To: Sean R.
From: Geoffrey Klempner
Subject: Milesian philosophy of physical explanation
Date: 23rd November 2011 11:48
Thank you for your email of 16 November, with your essay for the first three units of the Ancient Philosophy program, in response to the question, ''The possibility of a physical explanation of the nature of the world and how it came to be was a philosophical discovery.' -- how come?'
This is a very good essay which to a large extent succeeds in answering the question. You make good use of your study of Thales and Anaximander, and you also quote Russell in support of your argument.
I do sense a certain degree of strain in the way you have framed your argument, beginning with Russell's question, whether there is 'any knowledge in the world which is so certain that no reasonable man could doubt it', then admitting in your last paragraph that 'there may never be a knowledge of the world which no reasonable man could doubt', while upholding the value of 'philosophical doubt and inquiry'.
The question, as it stands, has a hint of paradox, and this partly accounts for the difficulty. Seeking a physical explanation of the nature of the world is physics, not philosophy. Physicists, or scientists generally, proceed by means of hypotheses which they not only test for internal consistency, but also compare with actual observation. A physical theory can be wrong, not because it commits any errors in logic, but simply because the question put to nature receives an answer which contradicts the answer that was expected.
Philosophy is the art of reason, and its results, such as they are, do not need to be corroborated by experience. A philosophical claim, if false, is false because of an error of reasoning or logic. (We do not always find the error.)
One of the things philosophers are interested in, however -- and it is one of the aspects of philosophy which most occupied Russell -- is the theory of knowledge or 'epistemology'. One of Russell's books is entitled, 'Human Knowledge, Its Scope and Limits'. You can reason about knowledge or its possibility, and such reasoning is itself not directly tested by experience, because it is presupposed whenever we test a theory against experience. In that book, as well as in his more accessible work 'Problems of Philosophy', Russell seeks to persuade the reader by means of reason. He is not putting forward a scientific theory.
At this point, one needs to insert a caveat, because one of the major themes in contemporary analytic philosophy has been the denial of an absolute divide between the methods of science and the methods of philosophy. The American philosopher W.V.O. Quine in his essay 'Epistemology Naturalized' asserted that 'there is no First Philosophy' (in the sense of Descartes' 'Meditations on First Philosophy'). Epistemology is a scientific inquiry, just like any other.

Data for this task:
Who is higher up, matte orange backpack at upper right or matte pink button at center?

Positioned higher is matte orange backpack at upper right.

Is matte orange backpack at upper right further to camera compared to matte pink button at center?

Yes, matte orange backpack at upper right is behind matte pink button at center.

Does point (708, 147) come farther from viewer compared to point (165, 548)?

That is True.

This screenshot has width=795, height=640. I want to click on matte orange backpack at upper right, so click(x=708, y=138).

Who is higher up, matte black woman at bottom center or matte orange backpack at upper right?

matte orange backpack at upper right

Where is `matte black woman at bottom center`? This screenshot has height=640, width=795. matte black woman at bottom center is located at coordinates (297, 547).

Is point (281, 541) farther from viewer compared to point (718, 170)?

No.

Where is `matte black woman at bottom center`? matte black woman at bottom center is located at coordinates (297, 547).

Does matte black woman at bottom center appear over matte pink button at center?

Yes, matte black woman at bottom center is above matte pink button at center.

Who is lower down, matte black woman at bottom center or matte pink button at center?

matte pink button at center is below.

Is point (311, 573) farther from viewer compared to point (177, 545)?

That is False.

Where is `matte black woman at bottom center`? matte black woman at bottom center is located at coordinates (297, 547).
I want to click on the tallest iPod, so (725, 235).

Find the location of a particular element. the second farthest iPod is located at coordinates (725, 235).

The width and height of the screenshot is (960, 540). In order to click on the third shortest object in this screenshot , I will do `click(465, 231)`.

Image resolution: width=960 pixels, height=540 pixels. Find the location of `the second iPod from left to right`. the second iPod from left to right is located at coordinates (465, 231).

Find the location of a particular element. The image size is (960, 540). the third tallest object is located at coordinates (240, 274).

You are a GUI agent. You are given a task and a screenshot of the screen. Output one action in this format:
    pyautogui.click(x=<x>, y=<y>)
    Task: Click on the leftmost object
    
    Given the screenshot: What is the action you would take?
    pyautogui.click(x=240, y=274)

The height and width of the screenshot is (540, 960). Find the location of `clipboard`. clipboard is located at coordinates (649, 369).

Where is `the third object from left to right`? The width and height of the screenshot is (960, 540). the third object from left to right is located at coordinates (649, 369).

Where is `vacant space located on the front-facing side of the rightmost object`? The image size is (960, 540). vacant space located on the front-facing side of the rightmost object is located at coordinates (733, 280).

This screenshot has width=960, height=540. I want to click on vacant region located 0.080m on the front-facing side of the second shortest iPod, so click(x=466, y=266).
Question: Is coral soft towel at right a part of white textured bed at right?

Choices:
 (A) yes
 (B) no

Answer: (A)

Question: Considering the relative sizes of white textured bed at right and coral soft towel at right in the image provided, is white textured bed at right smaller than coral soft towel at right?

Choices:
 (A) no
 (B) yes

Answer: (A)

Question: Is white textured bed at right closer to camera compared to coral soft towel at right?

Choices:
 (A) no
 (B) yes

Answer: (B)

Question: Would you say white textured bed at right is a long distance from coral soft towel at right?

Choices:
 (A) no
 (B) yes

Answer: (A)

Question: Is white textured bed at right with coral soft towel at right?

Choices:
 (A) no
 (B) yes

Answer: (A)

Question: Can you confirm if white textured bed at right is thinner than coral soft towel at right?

Short task 1:
Reproduce the listing verbatim, beginning at its very first line and continuing through the line containing "This screenshot has width=795, height=640.", with that line included.
Short task 2:
Resume the letter on Milesian philosophy, writing onward from its final sentence.
The letter on Milesian philosophy and the listing are independent of each other.

Output 1:
Who is higher up, matte orange backpack at upper right or matte pink button at center?

Positioned higher is matte orange backpack at upper right.

Is matte orange backpack at upper right further to camera compared to matte pink button at center?

Yes, matte orange backpack at upper right is behind matte pink button at center.

Does point (708, 147) come farther from viewer compared to point (165, 548)?

That is True.

This screenshot has width=795, height=640. I want to click on matte orange backpack at upper right, so click(x=708, y=138).

Output 2:
In other words, there is a debate here about the scope of philosophy: whether it is ultimately different from science, as Descartes thought, or whether it is in some sense continuous with science as Quine argues. In this topic, Russell is closer to Descartes than to Quine, even though his discoveries in the field of symbolic logic have played a major part in the development of Quine's views.
There is no hint of this debate in the work of the earliest philosophers, because the question simply hadn't arose. And yet it was not long before the split between physics and philosophy became apparent. You quote my claim that there are 'two thoughts' involved in the idea that the 'universe conforms to reason'. The first thought is that nature obeys laws, making it possible for us to put questions to nature and receive truthful replies (any false conclusions are the result of our ignorance or ineptitude). That's consistent with what the Milesians believed. The second thought, however, is that there are necessary truths about the world which can be discovered by reason alone. You don't need to consult experience, because there could not be a universe which did not conform to those truths.
An example would be the belief that the principle of causality is necessary and knowable a priori. That is something that the philosopher Kant tried to prove. This claim is not accepted today, at least by the majority of physicists. Einstein expressed his conviction that 'God does not play dice with the universe', but he did not attempt to prove this by means of reasoned argument. For him, it was a principle of scientific 'faith'.
At the time of the Presocratics, the split between physics and philosophy arose with the Eleatic school, Parmenides, Melissus and Zeno. Physics deals with mere appearance. Whereas reality, or what 'Is', is something totally different. That we live in a world of plurality, movement and change is a mere illusion.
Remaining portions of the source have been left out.